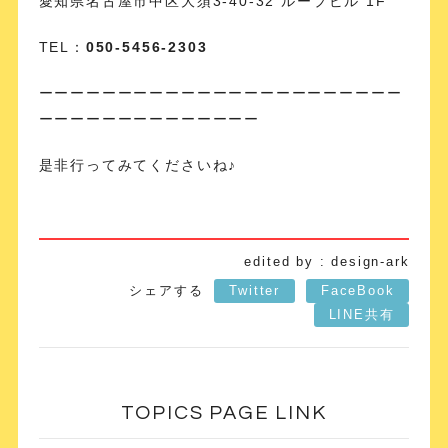
愛知県名古屋市中区大須3-40-32 ループビル 1F
TEL：
050-5456-2303
ーーーーーーーーーーーーーーーーーーーーーーー
ーーーーーーーーーーーーーー
是非行ってみてくださいね♪
edited by : design-ark
シェアする
Twitter
FaceBook
LINE共有
TOPICS PAGE LINK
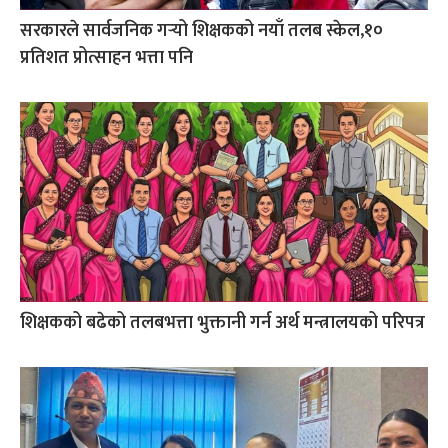
सरकारले सार्वजनिक गर्‍यो शिक्षकको नयाँ तलब स्केल,१०
प्रतिशत प्रोत्साहन भत्ता पनि
शिक्षकको बढेको तलबभत्ता भुक्तानी गर्न अर्थ मन्त्रालयको परिपत्र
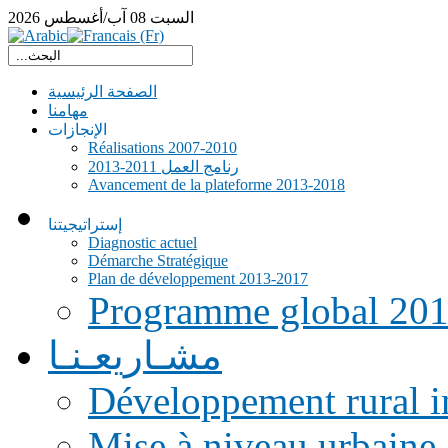
السبت
08
آب/أغسطس
2026
الصفحة الرئيسية
مهامنا
الإنجازات
Réalisations 2007-2010
رنامج العمل 2011-2013
Avancement de la plateforme 2013-2018
إستراتيجيتنا
Diagnostic actuel
Démarche Stratégique
Plan de développement 2013-2017
Programme global 20
مشـاريعـنـا
Développement rural i
Mise à niveau urbaine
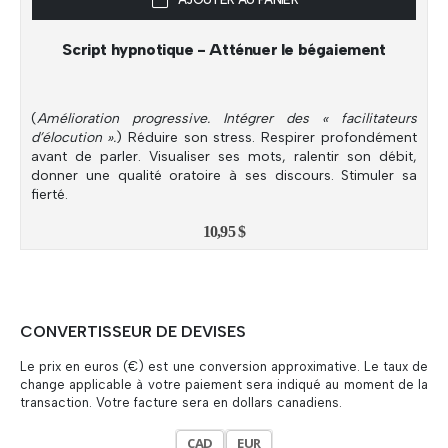
Script hypnotique - Atténuer le bégaiement
(
Amélioration progressive. Intégrer des « facilitateurs
d’élocution ».
) Réduire son stress. Respirer profondément
avant de parler. Visualiser ses mots, ralentir son débit,
donner une qualité oratoire à ses discours. Stimuler sa
fierté.
10,95
$
CONVERTISSEUR DE DEVISES
Le prix en euros (€) est une conversion approximative. Le taux de
change applicable à votre paiement sera indiqué au moment de la
transaction. Votre facture sera en dollars canadiens.
CAD
EUR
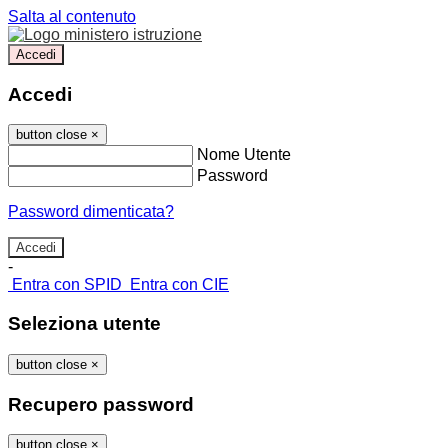
Salta al contenuto
Accedi
Accedi
button close
×
Nome Utente
Password
Password dimenticata?
-
Entra con SPID
Entra con CIE
Seleziona utente
button close
×
Recupero password
button close
×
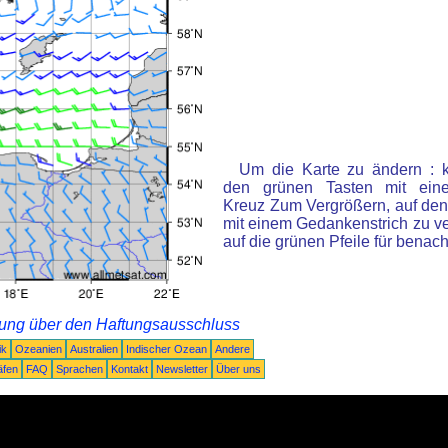
Um die Karte zu ändern : k
den grünen Tasten mit ein
Kreuz Zum Vergrößern, auf den
mit einem Gedankenstrich zu ve
auf die grünen Pfeile für benac
rung über den Haftungsausschluss
ik
Ozeanien
Australien
Indischer Ozean
Andere
äfen
FAQ
Sprachen
Kontakt
Newsletter
Über uns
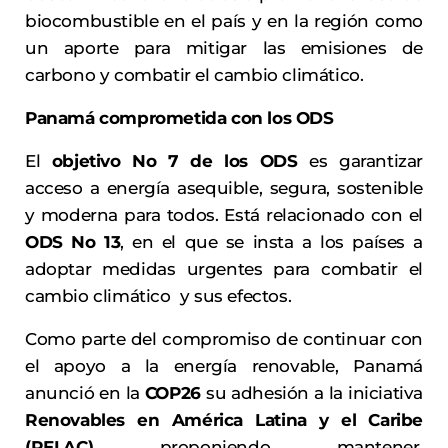
biocombustible en el país y en la región como
un aporte para mitigar las emisiones de
carbono y combatir el cambio climático.
Panamá comprometida con los ODS
El
objetivo No 7 de los ODS
es garantizar
acceso a energía asequible, segura, sostenible
y moderna para todos. Está relacionado con el
ODS No 13
, en el que se insta a los países a
adoptar medidas urgentes para combatir el
cambio climático y sus efectos.
Como parte del compromiso de continuar con
el apoyo a la energía renovable, Panamá
anunció en la
COP26
su adhesión a la iniciativa
Renovables en América Latina y el Caribe
(RELAC)
proponiendo mantener,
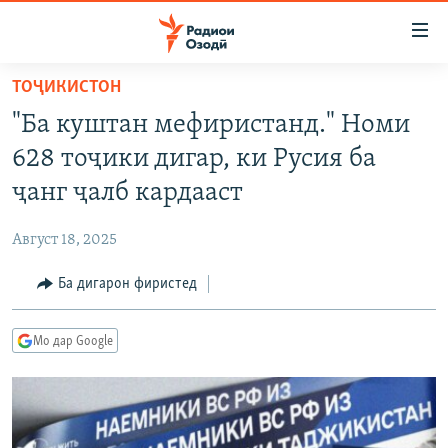
Пайвандҳои
дастрасӣ
Ҷаҳиш
ТОҶИКИСТОН
ба
ГӮШАҲО
"Ба куштан мефиристанд." Номи
мояи
ГАПИ ОЗОД
СИЁСАТ
аслӣ
628 тоҷики дигар, ки Русия ба
РӮЗГОРИ МУҲОҶИР
Ҷаҳиш
ИҚТИСОД
ҷанг ҷалб кардааст
ба
САЛОМ, ХОҲАР
ҶОМЕА
феҳристи
Август 18, 2025
ТАҲҚИҚОТ
ҚАЗИЯИ "КРОКУС"
аслӣ
Ҷаҳиш
Ба дигарон фиристед
ҶАНГ ДАР УКРАИНА
ОСИЁИ МАРКАЗӢ
ба
НАЗАРИ МАРДУМ
ФАРҲАНГ
ҷустор
Мо дар Google
ЧАНДРАСОНАӢ
МЕҲМОНИ ОЗОДӢ
БЛОГИСТОН
РӮЙХАТҲО
ВАРЗИШ
ОЗОДӢ ОНЛАЙН
ВИДЕО
КИТОБҲОИ ОЗОДӢ
НИГОРИСТОН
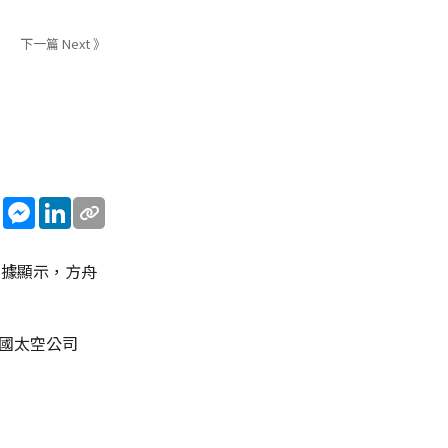
下一篇 Next 》
sApp
WeChat
Messenger
LinkedIn
數據顯示，方舟
持美國太空公司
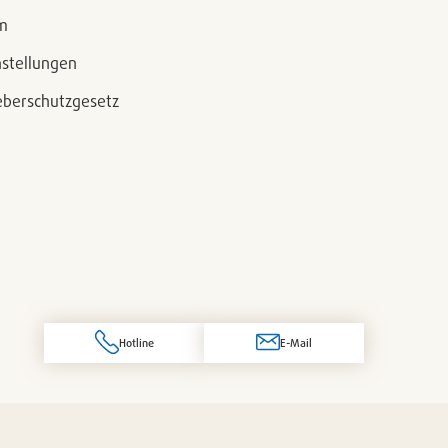
m
nstellungen
berschutzgesetz
Hotline
E-Mail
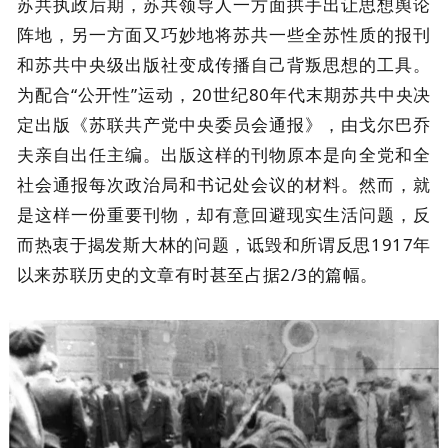
苏共执政后期，苏共领导人一方面拱手出让思想舆论
阵地，另一方面又巧妙地将苏共一些全苏性质的报刊
和苏共中央级出版社变成传播自己背叛思想的工具。
为配合“公开性”运动，20世纪80年代末期苏共中央决
定出版《苏联共产党中央委员会通报》，由戈尔巴乔
夫亲自出任主编。出版这样的刊物原本是向全党和全
社会通报每次政治局和书记处会议的材料。然而，就
是这样一份重要刊物，却有意回避现实生活问题，反
而热衷于揭发斯大林的问题，诋毁和所谓反思1917年
以来苏联历史的文章有时甚至占据2/3的篇幅。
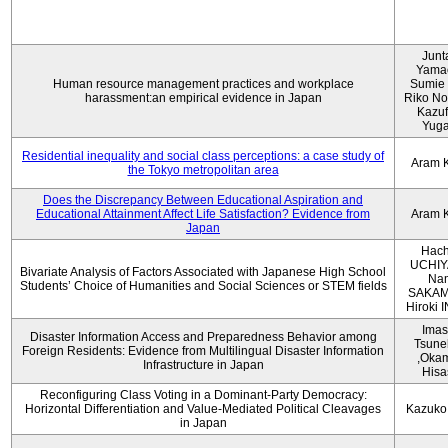
Junt
Yama
Human resource management practices and workplace
Sumie 
harassment:an empirical evidence in Japan
Riko No
Kazu
Yug
Residential inequality and social class perceptions: a case study of
Aram 
the Tokyo metropolitan area
Does the Discrepancy Between Educational Aspiration and
Educational Attainment Affect Life Satisfaction? Evidence from
Aram 
Japan
Hach
UCHIY
Bivariate Analysis of Factors Associated with Japanese High School
Na
Students’ Choice of Humanities and Social Sciences or STEM fields
SAKAM
Hiroki
Imas
Disaster Information Access and Preparedness Behavior among
Tsune
Foreign Residents: Evidence from Multilingual Disaster Information
,Oka
Infrastructure in Japan
Hisa
Reconfiguring Class Voting in a Dominant-Party Democracy:
Horizontal Differentiation and Value-Mediated Political Cleavages
Kazuko
in Japan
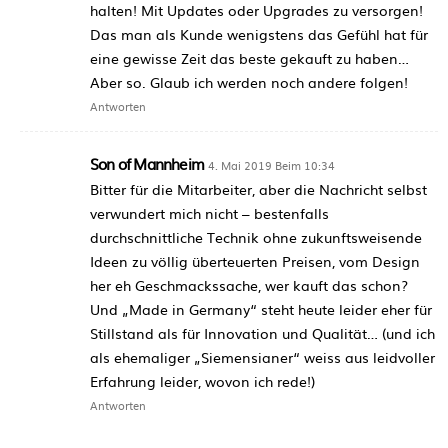
halten! Mit Updates oder Upgrades zu versorgen!
Das man als Kunde wenigstens das Gefühl hat für
eine gewisse Zeit das beste gekauft zu haben…
Aber so. Glaub ich werden noch andere folgen!
Antworten
Son of Mannheim
4. Mai 2019 Beim 10:34
Bitter für die Mitarbeiter, aber die Nachricht selbst
verwundert mich nicht – bestenfalls
durchschnittliche Technik ohne zukunftsweisende
Ideen zu völlig überteuerten Preisen, vom Design
her eh Geschmackssache, wer kauft das schon?
Und „Made in Germany“ steht heute leider eher für
Stillstand als für Innovation und Qualität… (und ich
als ehemaliger „Siemensianer“ weiss aus leidvoller
Erfahrung leider, wovon ich rede!)
Antworten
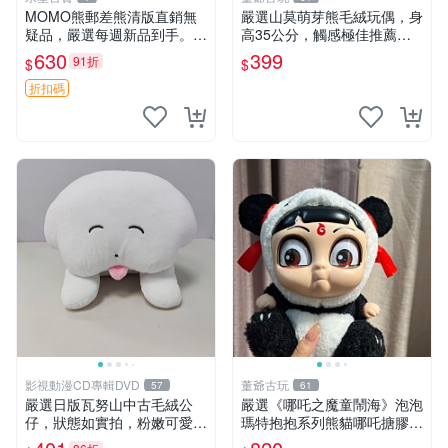
MOMO熊郵差熊清版直銷無
嚴選山莫萌芽熊毛絨玩偶，身
疑品，嚴選每週新品到手。紅
高35公分，觸感極佳推薦收
薯啵啵鮮果間 郵差熊 清版 紅
藏 萌芽熊 毛絨玩偶 串珠玩偶
630
399
91折
$
$
薯啵啵間
折扣碼
影視動漫CD專輯DVD
董爺古玩
57
61
嚴選日版瓦努山中古毛絨公
嚴選《哪吒之魔童鬧海》泡泡
仔，狀態如實拍，粉嫩可愛粉
瑪特抱抱系列熊貓哪吒搪膠臉
絲必備。中古珍藏保管精細，
毛絨， STATE：如圖顯示 哪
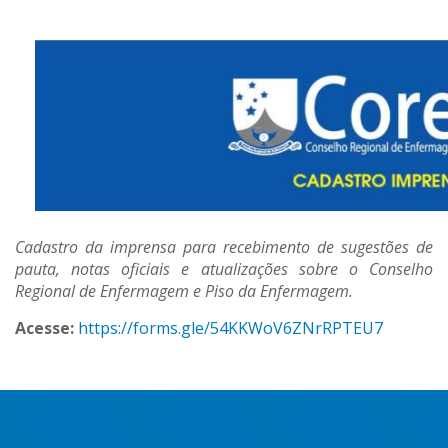
Cadastro da imprensa para recebimento de sugestões de
pauta, notas oficiais e atualizações sobre o Conselho
Regional de Enfermagem e Piso da Enfermagem.
Acesse:
https://forms.gle/54KKWoV6ZNrRPTEU7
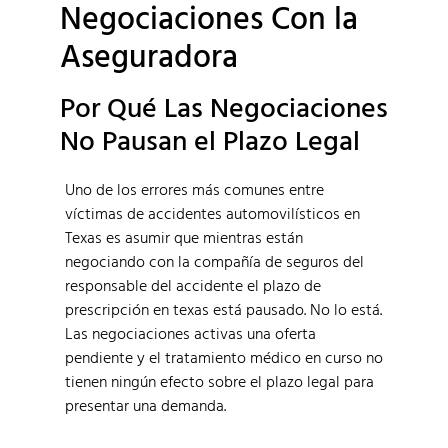
Negociaciones Con la
Aseguradora
Por Qué Las Negociaciones
No Pausan el Plazo Legal
Uno de los errores más comunes entre
víctimas de accidentes automovilísticos en
Texas es asumir que mientras están
negociando con la compañía de seguros del
responsable del accidente el plazo de
prescripción en texas está pausado. No lo está.
Las negociaciones activas una oferta
pendiente y el tratamiento médico en curso no
tienen ningún efecto sobre el plazo legal para
presentar una demanda.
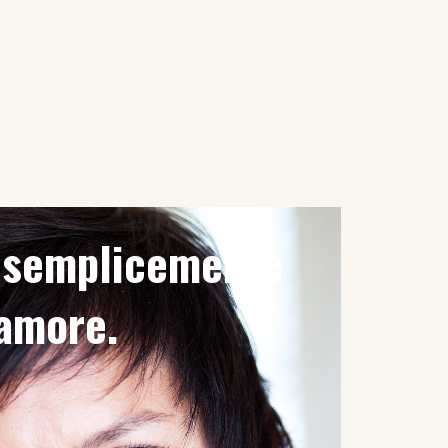
è semplicemente
'amore.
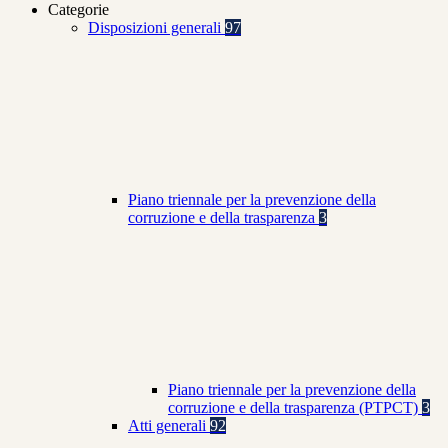
Categorie
Disposizioni generali
97
Piano triennale per la prevenzione della
corruzione e della trasparenza
3
Piano triennale per la prevenzione della
corruzione e della trasparenza (PTPCT)
3
Atti generali
92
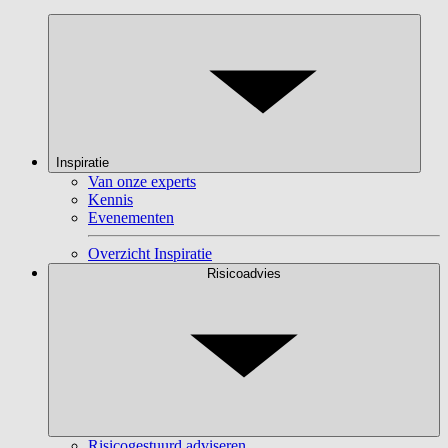
Inspiratie
Van onze experts
Kennis
Evenementen
Overzicht Inspiratie
Risicoadvies
Risicogestuurd adviseren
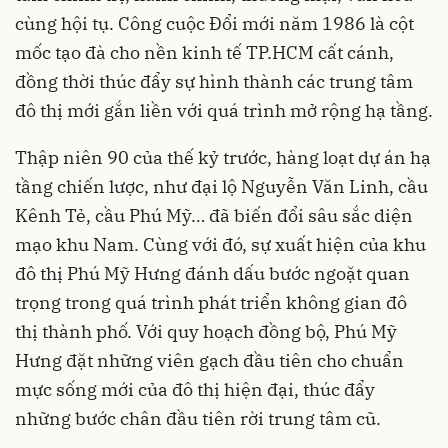
cùng hội tụ. Công cuộc Đổi mới năm 1986 là cột
mốc tạo đà cho nền kinh tế TP.HCM cất cánh,
đồng thời thúc đẩy sự hình thành các trung tâm
đô thị mới gắn liền với quá trình mở rộng hạ tầng.
Thập niên 90 của thế kỷ trước, hàng loạt dự án hạ
tầng chiến lược, như đại lộ Nguyễn Văn Linh, cầu
Kênh Tẻ, cầu Phú Mỹ… đã biến đổi sâu sắc diện
mạo khu Nam. Cùng với đó, sự xuất hiện của khu
đô thị Phú Mỹ Hưng đánh dấu bước ngoặt quan
trọng trong quá trình phát triển không gian đô
thị thành phố. Với quy hoạch đồng bộ, Phú Mỹ
Hưng đặt những viên gạch đầu tiên cho chuẩn
mực sống mới của đô thị hiện đại, thúc đẩy
những bước chân đầu tiên rời trung tâm cũ.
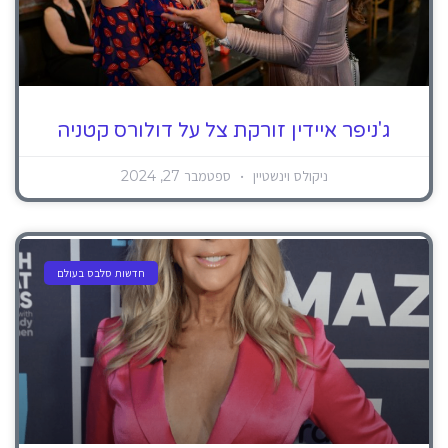
ג'ניפר איידין זורקת צל על דולורס קטניה
ניקולס וינשטיין
ספטמבר 27, 2024
חדשות סלבס בעולם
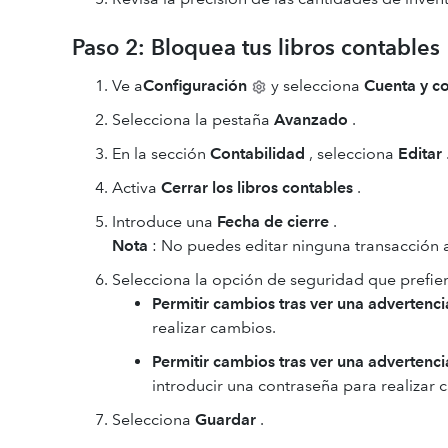
Paso 2: Bloquea tus libros contables
Ve a
Configuración
y selecciona
Cuenta y c
Selecciona la pestaña
Avanzado
.
En la sección
Contabilidad
, selecciona
Editar
Activa
Cerrar los libros contables
.
Introduce una
Fecha de cierre
.
Nota
: No puedes editar ninguna transacción an
Selecciona la opción de seguridad que prefie
Permitir cambios tras ver una advertenci
realizar cambios.
Permitir cambios tras ver una advertenci
introducir una contraseña para realizar 
Selecciona
Guardar
.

:::::

== WHAT THE TASK ASKS ==
Using the data above, set down each line from the line with "CONVERTISSEUR DE DEVISES" to the line with "Um die Karte zu ändern : k" exactly, both ends included, and leave the pictures behind. Nothing else belongs.

== SOLUTION TO THIS EXERCISE ==
CONVERTISSEUR DE DEVISES
Le prix en euros (€) est une conversion approximative. Le taux de
change applicable à votre paiement sera indiqué au moment de la
transaction. Votre facture sera en dollars canadiens.
CAD
EUR
Salta al contenuto
Accedi
Accedi
button close
×
Nome Utente
Password
Password dimenticata?
-
Entra con SPID
Entra con CIE
Seleziona utente
button close
×
Recupero password
button close
×
Um die Karte zu ändern : k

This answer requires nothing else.